• **Work to complete**: Every line containing the string "pixel" is to be copied from the records.

• **Entries taken from a collection**:
————

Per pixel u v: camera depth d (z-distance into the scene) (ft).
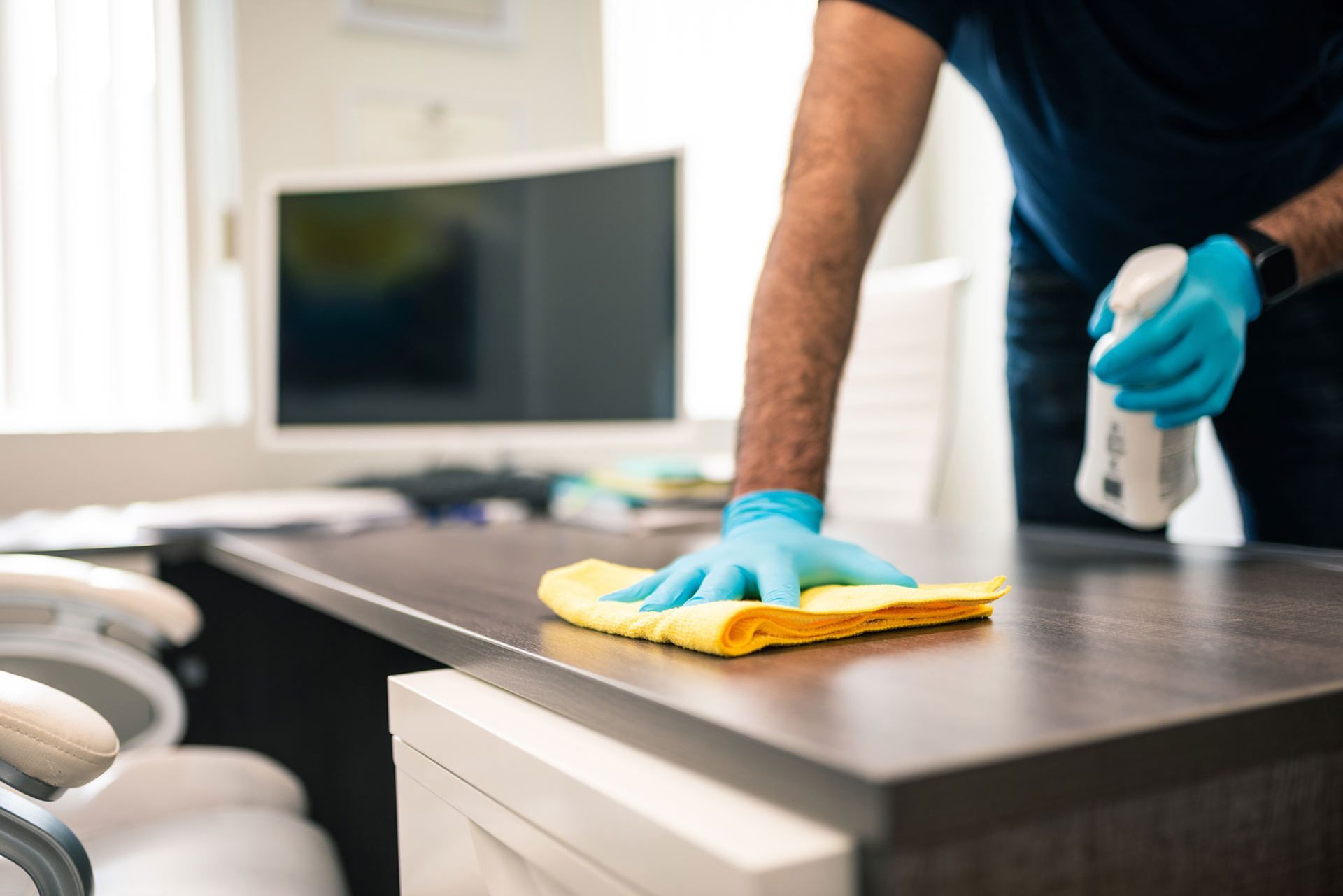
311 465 7.11
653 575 1.87
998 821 0.98
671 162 5.00
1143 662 1.35
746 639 1.48
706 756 1.17
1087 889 1.04
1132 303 2.22
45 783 1.78
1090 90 3.03
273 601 4.18
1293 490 3.52
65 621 3.30
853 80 2.65
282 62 7.07
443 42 7.50
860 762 0.97
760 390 2.40
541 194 5.24
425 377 5.38
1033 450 3.93
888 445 6.11
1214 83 2.93
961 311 9.82
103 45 6.61
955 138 9.84
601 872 1.19
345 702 3.75
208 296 7.00
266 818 2.78
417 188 5.41
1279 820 1.15
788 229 2.56
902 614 1.64
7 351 6.39
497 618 1.90
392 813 3.40
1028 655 1.42
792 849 0.99
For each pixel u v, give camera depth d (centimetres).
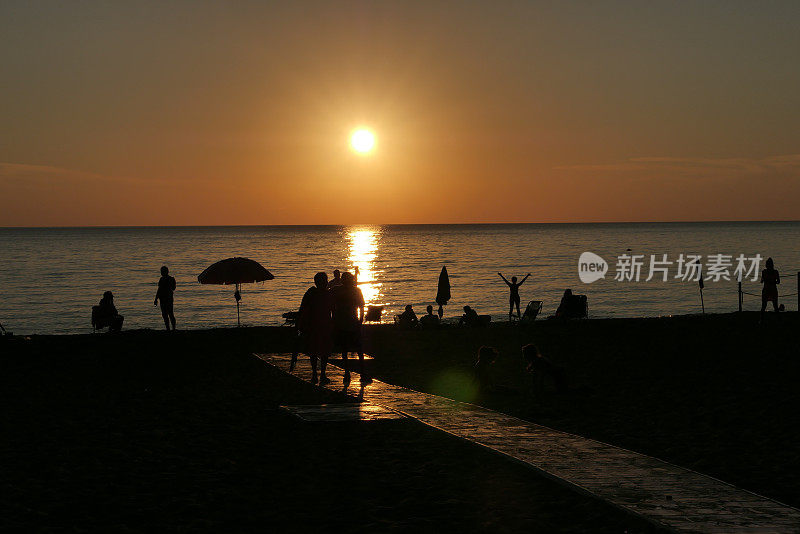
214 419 1014
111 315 2416
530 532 570
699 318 2503
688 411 1039
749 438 872
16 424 976
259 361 1673
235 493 676
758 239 16488
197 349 1895
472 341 2031
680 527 557
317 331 1314
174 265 8744
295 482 713
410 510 627
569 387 1233
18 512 613
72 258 10394
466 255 10850
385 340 2112
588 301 4684
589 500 644
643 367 1461
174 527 585
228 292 5544
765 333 1964
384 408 1078
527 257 10194
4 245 15962
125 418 1018
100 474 736
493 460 785
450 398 1202
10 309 4488
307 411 1053
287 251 12575
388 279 6569
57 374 1464
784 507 607
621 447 843
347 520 601
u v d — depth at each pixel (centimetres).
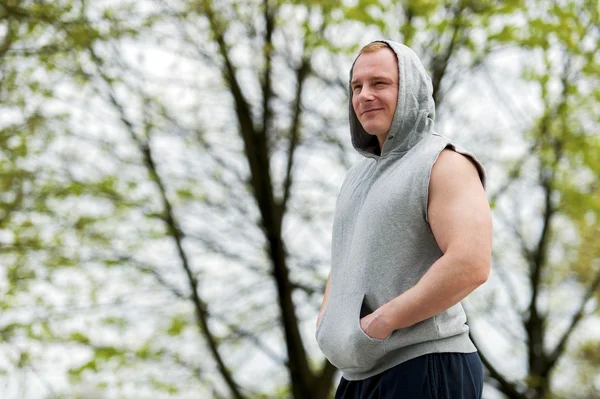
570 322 1869
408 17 1352
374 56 419
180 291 1662
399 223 398
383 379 400
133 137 1622
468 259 371
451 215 381
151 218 1648
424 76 421
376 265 404
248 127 1627
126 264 1623
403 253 398
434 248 398
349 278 415
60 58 1442
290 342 1650
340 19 1348
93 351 1566
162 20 1410
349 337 399
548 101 1527
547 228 1772
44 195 1531
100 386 1570
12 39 1349
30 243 1527
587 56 1432
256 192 1636
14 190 1478
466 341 407
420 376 391
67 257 1572
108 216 1612
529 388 1767
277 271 1636
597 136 1541
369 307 404
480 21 1373
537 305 1861
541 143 1588
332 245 449
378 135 432
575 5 1360
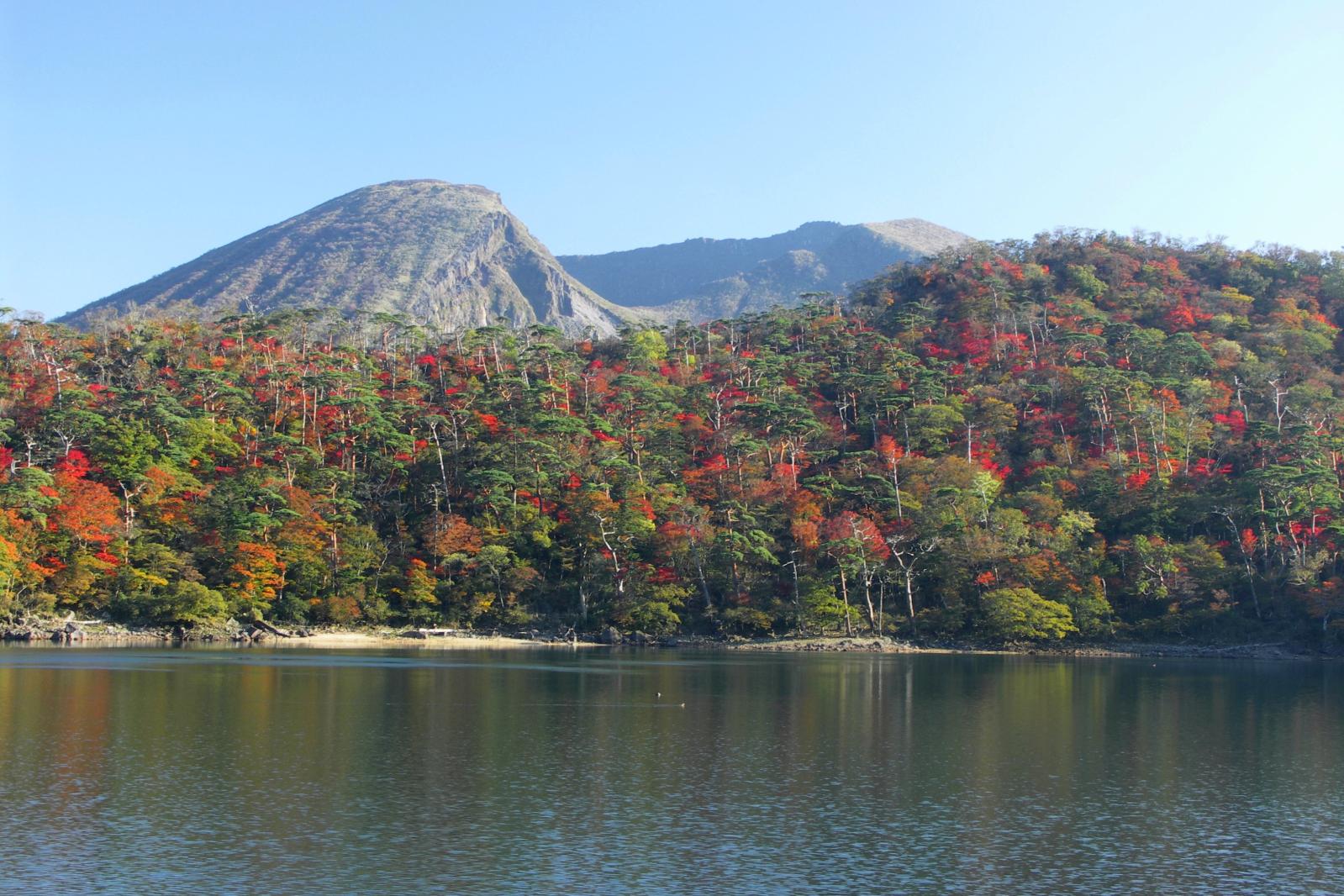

————

• **Output**:
Per pixel u v: camera depth d (z-distance into the scene) (ft).
For each pixel u v, give camera depth d (centimetres).
u v d — depth at each pixel (centimetres).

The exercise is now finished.